Well-moved lawns where competitors perform are not part of the scenes the God of the Forge embosses upon the shield, and instead in the next stanza we are treated to another barren landscape, where weeds are overgrown, and the only soul in sight is an urchin. Far from the symbol of strength and vitality that the athletes represent, he is malnourished, not only in body, but also in spirit (who’d never heard/of any world were promises were kept/or one could weep because another wept); upon seeing a bird, traditionally a symbol of freedom of ideas, and the drive to reach or learn what’s over the horizon, his first impulse is that to stone it, for he was obviously not born from a world that encouraged idealism (That girls were raped, that two boys knife a third), or dreamers.

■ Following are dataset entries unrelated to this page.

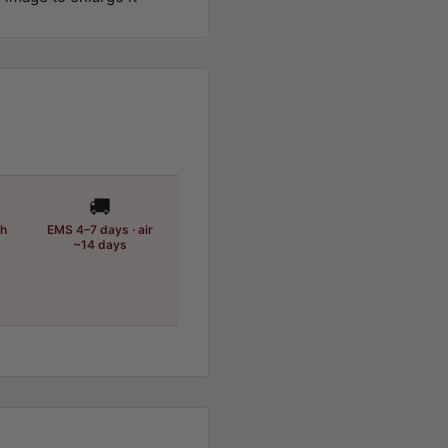
🚚
th
EMS 4–7 days · air
~14 days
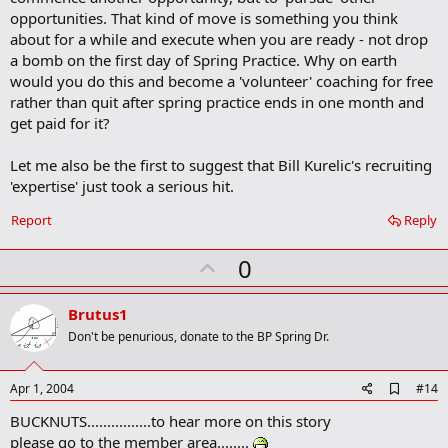
opportunities. That kind of move is something you think
about for a while and execute when you are ready - not drop
a bomb on the first day of Spring Practice. Why on earth
would you do this and become a 'volunteer' coaching for free
rather than quit after spring practice ends in one month and
get paid for it?
Let me also be the first to suggest that Bill Kurelic's recruiting
'expertise' just took a serious hit.
Report
Reply
U
0
p
v
Brutus1
o
Don't be penurious, donate to the BP Spring Dr.
t
e
A
Apr 1, 2004
#14
d
BUCKNUTS................to hear more on this story
d
b
please go to the member area........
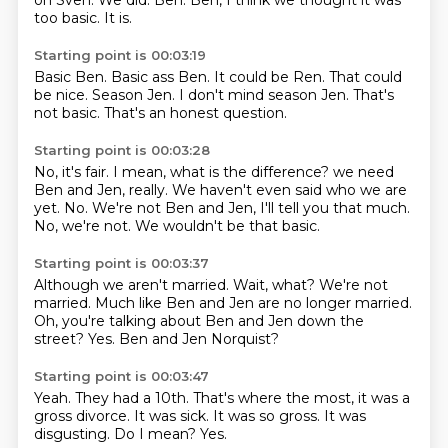
on Sven.
We did.
Ben.
Ben, I think we thought it was
too basic.
It is.
Starting point is 00:03:19
Basic Ben.
Basic ass Ben.
It could be Ren.
That could
be nice.
Season Jen.
I don't mind season Jen.
That's
not basic.
That's an honest question.
Starting point is 00:03:28
No, it's fair.
I mean, what is the difference?
we need
Ben and Jen, really.
We haven't even said who we are
yet.
No.
We're not Ben and Jen, I'll tell you that much.
No, we're not.
We wouldn't be that basic.
Starting point is 00:03:37
Although we aren't married.
Wait, what?
We're not
married.
Much like Ben and Jen are no longer married.
Oh, you're talking about Ben and Jen
down the
street?
Yes.
Ben and Jen Norquist?
Starting point is 00:03:47
Yeah.
They had a 10th.
That's where the most, it was a
gross divorce.
It was sick.
It was so gross.
It was
disgusting.
Do I mean?
Yes.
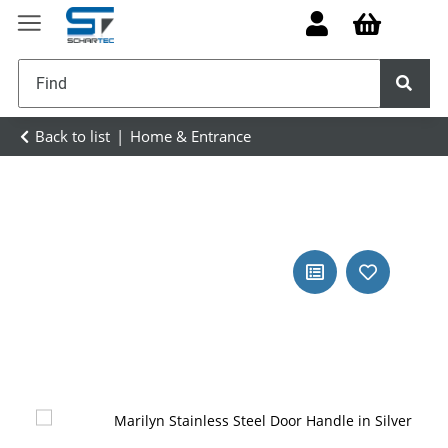
Back to list
Home & Entrance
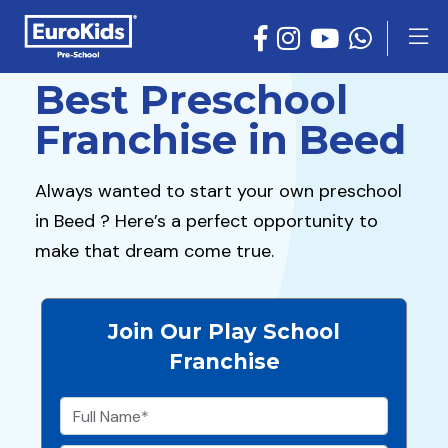
Best Preschool
Franchise in Beed
Always wanted to start your own preschool
in Beed ? Here’s a perfect opportunity to
make that dream come true.
Join Our Play School
Franchise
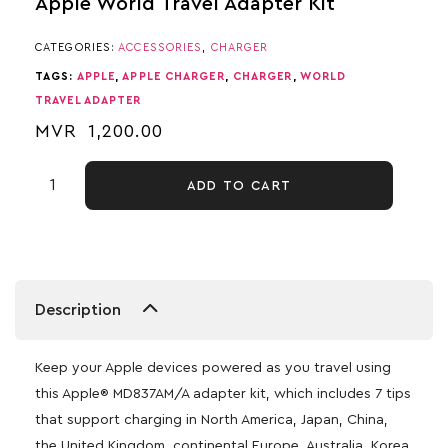
Apple World Travel Adapter Kit
CATEGORIES:
ACCESSORIES
,
CHARGER
TAGS:
APPLE
,
APPLE CHARGER
,
CHARGER
,
WORLD
TRAVEL ADAPTER
MVR
1,200.00
ADD TO CART
Description
Keep your Apple devices powered as you travel using
this Apple® MD837AM/A adapter kit, which includes 7 tips
that support charging in North America, Japan, China,
the United Kingdom, continental Europe, Australia, Korea,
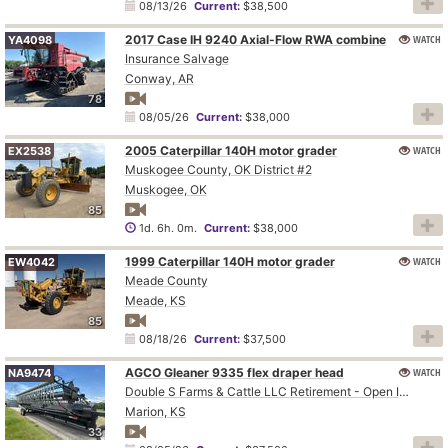
08/13/26
Current:
$38,500
2017 Case IH 9240 Axial-Flow RWA combine
WATCH
YA4098
Insurance Salvage
Conway, AR
78
08/05/26
Current:
$38,000
2005 Caterpillar 140H motor grader
WATCH
EX2538
Muskogee County, OK District #2
Muskogee, OK
85
1d. 6h. 0m.
Current:
$38,000
1999 Caterpillar 140H motor grader
WATCH
EW4042
Meade County
Meade, KS
85
08/18/26
Current:
$37,500
AGCO Gleaner 9335 flex draper head
WATCH
NA9474
Double S Farms & Cattle LLC Retirement - Open Inspection August 4
Marion, KS
33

Eventually, Hephaestus finishes his work, and hobbles away, leaving Thetis to admire his work. It is no surprise that she is dismayed to find that, instead of the idyllic or even idealistic scenes of peacetime activity she had expected, she instead finds scenes of despair. Once more Irony rears its head at her reaction: what better decoration for an implement of war than scenes of war, as well as the results that follow? That she herself doesn’t realize this, that she is more horrified at the decoration on the shield instead of the shield itself, and all the consequences of its use. An even greater irony succeeds this one: the fact that, the recipient of the shield, Achilles, won’t live much longer after receiving it, a victim of the war that his mother could not comprehend.
As mentioned in the beginning, it is easy to see why many readers view the poem as anti-war work. Scenes of peace (what Thetis expects) and war clash in an interesting milieu, in some instances examining the meaning of responsibility, as well as moral hypocrisy, during times of war. Take Thetis for example. The fact that she had a shield, an implement of warfare, made makes her complicit in the slaughter that her son could and would commit on the battlefield, and yet she expects scenes of peace to be embellished upon its surface, where in most instances it would be covered in blood. Much like the politicians that hide behind their rhetoric and political diatribes, espousing concepts like justice or honor and pushing others to war because of those ideals, all the while remaining safe far from the front lines…They are as much responsible for the slaughter that commences as the soldiers pulling the trigger, virtually faceless and innumerable masses whose individualism were suppressed for dubious ends.